Robustness against viewpoint variance [Y6C5]. Experiments are conducted in real-world unseen environments, utilizing four distinct viewpoint configurations. Results demonstrate the significant resilience of VLMimic to viewpoint changes.

New illustrative figures in the attached PDF.

Examples of VLMimic in complex FMB, which demands precise manipulation.
Comparative illustration of fine-grained motion skill acquisition between VLMimic and VLM-based planning approaches.
Examples of important object reasoning.
Multi-choice QA examples for grasping constraint reasoning.
Failure cases of VLMimic.
Illustration of data generation role of human-object interaction grounding.
Visualization of knowledge bank construction and retrieval.
Illustration of grasping and manipulation phase identification.

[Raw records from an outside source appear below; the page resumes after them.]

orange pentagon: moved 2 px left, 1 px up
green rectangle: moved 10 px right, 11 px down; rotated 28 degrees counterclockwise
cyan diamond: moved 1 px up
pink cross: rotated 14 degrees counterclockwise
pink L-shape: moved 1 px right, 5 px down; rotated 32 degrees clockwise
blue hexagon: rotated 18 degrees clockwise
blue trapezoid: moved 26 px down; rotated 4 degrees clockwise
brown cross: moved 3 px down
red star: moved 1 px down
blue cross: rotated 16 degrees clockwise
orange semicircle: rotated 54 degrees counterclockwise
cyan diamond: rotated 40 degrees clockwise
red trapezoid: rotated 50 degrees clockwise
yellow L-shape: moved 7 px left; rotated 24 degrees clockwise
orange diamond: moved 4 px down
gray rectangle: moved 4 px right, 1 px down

[1] Luo J, Xu C, Liu F, et al. FMB: A functional manipulation benchmark for generalizable robotic learning[J]. arXiv preprint arXiv:2401.08553, 2024.

2024-08-14

Summary of rebuttal

We extend our profound gratitude to the Area Chair for their dedicated efforts and to the reviewers for their comprehensive discussions, which have substantially improved the quality of our work. The recommendation for acceptance from all reviewers is particularly gratifying, especially the positive assessment of our method development, comprehensive experiments, and manuscript composition.

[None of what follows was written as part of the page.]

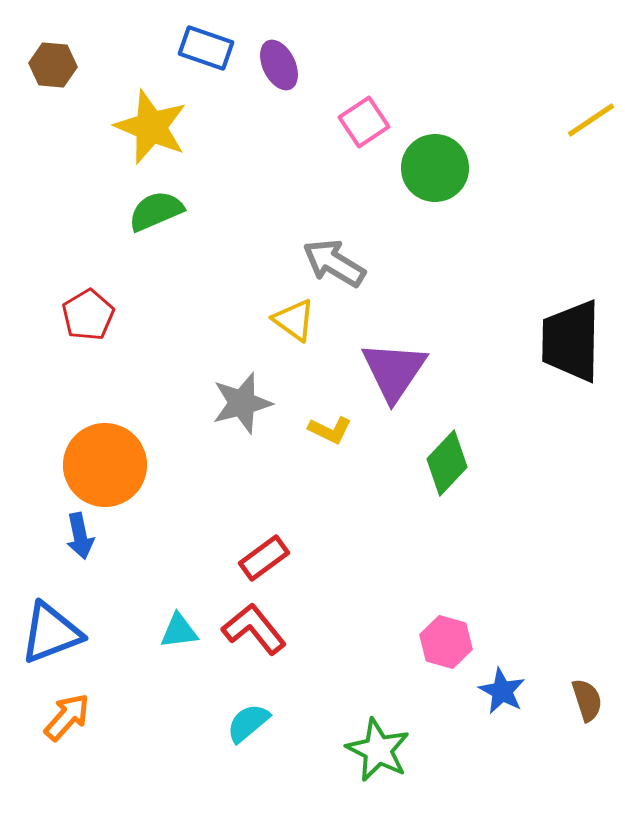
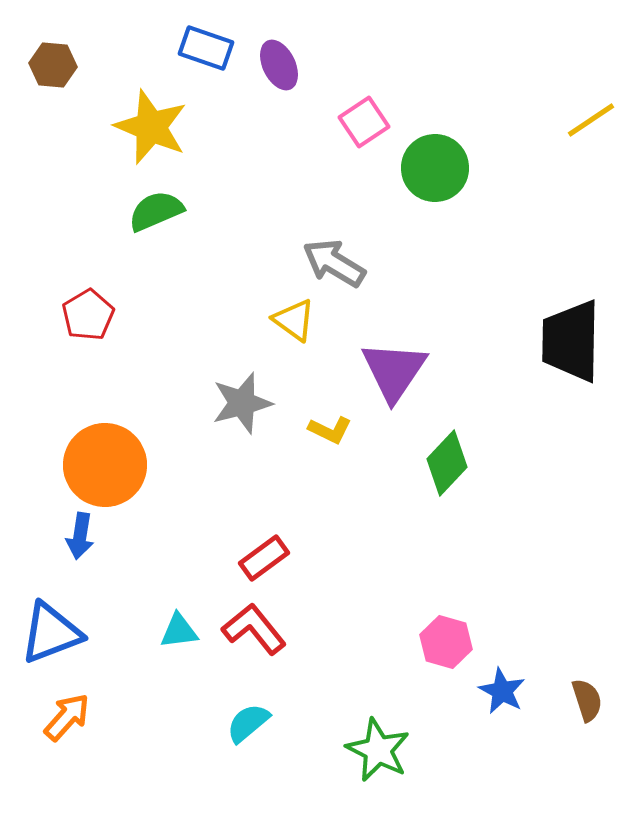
blue arrow: rotated 21 degrees clockwise
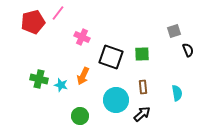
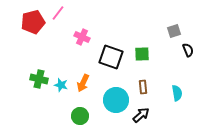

This paper is further enriched by additional empirical investigations, encompassing high-precision manipulation tasks and the robustness assessment of our method against variations in viewpoint. Furthermore, new illustrative figures are incorporated to enhance clarity and facilitate understanding for readers.

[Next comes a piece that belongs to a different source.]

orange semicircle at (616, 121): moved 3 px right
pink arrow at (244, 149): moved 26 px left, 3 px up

We reiterate our sincere appreciation to the Area Chair and reviewers for their invested time, diligent effort, and invaluable feedback, which are pivotal in refining our work.

最终决定Accept (poster)

2024-09-25

The paper introduces VLMimic, an approach for robotic imitation learning using vision-language models. The method demonstrates strong performance and generalization from few demonstrations, earning recommendation for acceptance from all reviewers. Reviewers consistently praised the strong performance across diverse tasks, the ability to learn from few demonstrations, comprehensive experiments, and the innovative use of VLMs for fine-grained skill learning. These strengths were evident in both simulation and real-world settings, with VLMimic significantly outperforming baselines. Initial concerns focused on the complexity of the pipeline, scalability questions, and lack of clarity on technical details. The authors provided thorough responses, clarifying the roles of different components, demonstrating promising scalability, and offering additional implementation details. These responses satisfactorily addressed most reviewer concerns, with two reviewers explicitly improving their scores post-rebuttal. While some reservations remain about the ad-hoc nature of the design, the overall consensus is that VLMimic represents a valuable contribution to the field. The paper's comprehensive evaluations and strong results outweigh its limitations. For the final version, I encourage the authors to incorporate their rebuttal explanations, particularly regarding component roles, scalability analysis, and real-world failure cases. Additionally, improving consistency in terminology and addressing the potential for a more generalizable framework would further strengthen the paper.